The humid air stung his eyes. He hated how the steaminess assaulted his throat and made it hard to breathe. He rarely walked, but Dr. Ford said his body needed the exercise if he wanted to get better. The backside of the park was a good place to begin. No one needed to see him huff and puff and sweat like an old steam engine. That’s why he kept inside the woodsy area. Plus, it was cooler there.
He rested against the backside of a tree after urinating in the bushes. Two little darlings wearing short skirts caught his eye. He watched unseen as they passed within arm’s reach, giggling the way girls their age often do. He let them get several yards away before he followed.

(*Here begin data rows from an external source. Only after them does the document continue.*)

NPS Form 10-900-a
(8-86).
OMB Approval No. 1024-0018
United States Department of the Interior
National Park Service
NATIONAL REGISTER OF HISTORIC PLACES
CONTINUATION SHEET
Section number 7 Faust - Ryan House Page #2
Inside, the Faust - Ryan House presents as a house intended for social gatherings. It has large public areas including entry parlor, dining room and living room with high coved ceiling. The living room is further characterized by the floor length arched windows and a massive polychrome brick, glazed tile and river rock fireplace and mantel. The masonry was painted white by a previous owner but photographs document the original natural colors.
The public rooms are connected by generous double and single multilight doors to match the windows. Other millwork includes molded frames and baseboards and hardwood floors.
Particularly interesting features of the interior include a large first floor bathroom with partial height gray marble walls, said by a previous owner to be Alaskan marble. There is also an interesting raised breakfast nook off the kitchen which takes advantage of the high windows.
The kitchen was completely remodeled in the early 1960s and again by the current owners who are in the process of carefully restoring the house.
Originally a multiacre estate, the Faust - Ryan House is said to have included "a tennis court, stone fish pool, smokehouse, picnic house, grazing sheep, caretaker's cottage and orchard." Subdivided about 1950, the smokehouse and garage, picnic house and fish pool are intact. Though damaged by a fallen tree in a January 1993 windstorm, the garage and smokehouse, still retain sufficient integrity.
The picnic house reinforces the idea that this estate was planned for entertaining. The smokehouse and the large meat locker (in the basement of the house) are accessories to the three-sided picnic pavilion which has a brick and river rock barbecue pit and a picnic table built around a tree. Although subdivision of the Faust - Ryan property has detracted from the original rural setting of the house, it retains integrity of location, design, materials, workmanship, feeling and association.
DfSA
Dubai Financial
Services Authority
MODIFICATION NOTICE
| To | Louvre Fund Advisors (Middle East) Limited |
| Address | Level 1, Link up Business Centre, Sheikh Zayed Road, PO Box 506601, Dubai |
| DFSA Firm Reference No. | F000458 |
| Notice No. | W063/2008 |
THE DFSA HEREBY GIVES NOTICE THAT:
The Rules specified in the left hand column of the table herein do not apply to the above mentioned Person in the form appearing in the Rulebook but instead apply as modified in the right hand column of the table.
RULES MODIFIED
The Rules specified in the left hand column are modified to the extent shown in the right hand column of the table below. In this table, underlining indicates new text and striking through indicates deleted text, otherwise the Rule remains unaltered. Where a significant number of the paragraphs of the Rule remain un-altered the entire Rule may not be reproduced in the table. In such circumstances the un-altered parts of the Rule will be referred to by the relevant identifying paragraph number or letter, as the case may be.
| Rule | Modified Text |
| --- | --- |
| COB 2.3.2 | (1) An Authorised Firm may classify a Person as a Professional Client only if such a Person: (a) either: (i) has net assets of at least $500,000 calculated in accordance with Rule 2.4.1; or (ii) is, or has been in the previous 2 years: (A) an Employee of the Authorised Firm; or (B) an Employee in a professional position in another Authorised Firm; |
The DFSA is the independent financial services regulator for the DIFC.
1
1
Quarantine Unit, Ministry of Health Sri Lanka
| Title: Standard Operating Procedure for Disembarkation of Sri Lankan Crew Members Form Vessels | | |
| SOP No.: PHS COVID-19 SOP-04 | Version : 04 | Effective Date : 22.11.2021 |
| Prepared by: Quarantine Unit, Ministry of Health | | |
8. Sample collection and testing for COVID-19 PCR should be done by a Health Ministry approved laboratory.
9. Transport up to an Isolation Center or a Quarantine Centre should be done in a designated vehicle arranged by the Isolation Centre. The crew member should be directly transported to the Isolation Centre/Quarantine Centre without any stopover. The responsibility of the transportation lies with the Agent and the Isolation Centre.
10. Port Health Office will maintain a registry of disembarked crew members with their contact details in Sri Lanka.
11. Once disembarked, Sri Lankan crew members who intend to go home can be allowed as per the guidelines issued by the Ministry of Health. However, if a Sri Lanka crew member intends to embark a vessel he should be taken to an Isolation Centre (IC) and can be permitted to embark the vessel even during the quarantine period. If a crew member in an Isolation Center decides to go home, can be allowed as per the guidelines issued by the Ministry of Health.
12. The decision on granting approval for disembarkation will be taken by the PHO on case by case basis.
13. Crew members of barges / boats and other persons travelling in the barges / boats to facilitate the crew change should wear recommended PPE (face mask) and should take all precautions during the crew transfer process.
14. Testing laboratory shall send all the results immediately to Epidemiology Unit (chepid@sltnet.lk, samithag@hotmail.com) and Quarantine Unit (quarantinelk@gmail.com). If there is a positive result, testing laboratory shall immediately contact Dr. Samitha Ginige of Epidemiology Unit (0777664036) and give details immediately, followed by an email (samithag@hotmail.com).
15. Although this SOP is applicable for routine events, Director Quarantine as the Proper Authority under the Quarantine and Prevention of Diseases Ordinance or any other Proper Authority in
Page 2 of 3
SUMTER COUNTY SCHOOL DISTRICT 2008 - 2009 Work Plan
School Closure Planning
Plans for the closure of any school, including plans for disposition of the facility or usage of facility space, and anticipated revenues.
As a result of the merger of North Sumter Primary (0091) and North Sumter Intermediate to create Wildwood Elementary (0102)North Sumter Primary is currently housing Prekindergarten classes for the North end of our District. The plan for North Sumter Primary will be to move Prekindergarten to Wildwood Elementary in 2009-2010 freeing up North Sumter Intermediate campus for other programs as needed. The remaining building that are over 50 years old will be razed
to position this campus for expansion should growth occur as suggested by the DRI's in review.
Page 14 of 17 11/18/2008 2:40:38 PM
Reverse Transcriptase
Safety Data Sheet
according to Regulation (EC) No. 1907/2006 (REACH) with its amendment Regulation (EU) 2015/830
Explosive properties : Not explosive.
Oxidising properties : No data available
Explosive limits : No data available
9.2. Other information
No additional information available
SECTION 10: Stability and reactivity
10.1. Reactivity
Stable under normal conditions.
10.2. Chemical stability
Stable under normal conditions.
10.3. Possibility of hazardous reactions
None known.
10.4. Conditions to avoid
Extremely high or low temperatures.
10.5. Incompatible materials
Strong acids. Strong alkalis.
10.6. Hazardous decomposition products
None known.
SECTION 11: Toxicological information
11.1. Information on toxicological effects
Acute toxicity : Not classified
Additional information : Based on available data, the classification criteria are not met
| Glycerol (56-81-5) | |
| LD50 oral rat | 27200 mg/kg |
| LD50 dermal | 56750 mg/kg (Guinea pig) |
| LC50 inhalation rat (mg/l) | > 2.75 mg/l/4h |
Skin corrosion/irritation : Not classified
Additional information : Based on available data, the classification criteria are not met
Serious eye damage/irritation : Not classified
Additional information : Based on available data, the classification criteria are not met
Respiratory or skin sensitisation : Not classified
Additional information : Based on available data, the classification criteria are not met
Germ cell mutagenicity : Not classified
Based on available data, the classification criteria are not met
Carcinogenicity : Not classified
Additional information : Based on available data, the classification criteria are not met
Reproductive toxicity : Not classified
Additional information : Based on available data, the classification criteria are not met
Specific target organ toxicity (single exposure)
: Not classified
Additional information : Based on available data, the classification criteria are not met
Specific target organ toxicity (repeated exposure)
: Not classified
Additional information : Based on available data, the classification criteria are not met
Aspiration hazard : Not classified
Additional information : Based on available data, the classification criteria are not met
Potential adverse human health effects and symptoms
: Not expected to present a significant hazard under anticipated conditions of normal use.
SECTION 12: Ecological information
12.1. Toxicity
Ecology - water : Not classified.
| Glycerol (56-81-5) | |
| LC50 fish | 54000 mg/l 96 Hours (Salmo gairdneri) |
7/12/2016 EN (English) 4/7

Despite his poor condition, he kept up with the little darlings—they weren’t hurrying.
On the other side of the grove, he kept his distance and pretended to stare down at the sidewalk along Seneca Street. No need making eye contact with anyone passing by. Traffic was sparse, even on Maple Drive where the girls entered Rockwood Terrace, and then an expensive looking tan and white ranch house.
1249, he read from the front door. Above it hung a wooden sign from the portico. The Garrs. He passed by the long house built low to the ground and its three car garage attached to the left. More houses like it lined the circular street active with children playing.
He turned around and retraced his steps back to the park and his car. He sat behind the wheel and decided to visit the Garrs soon … very soon.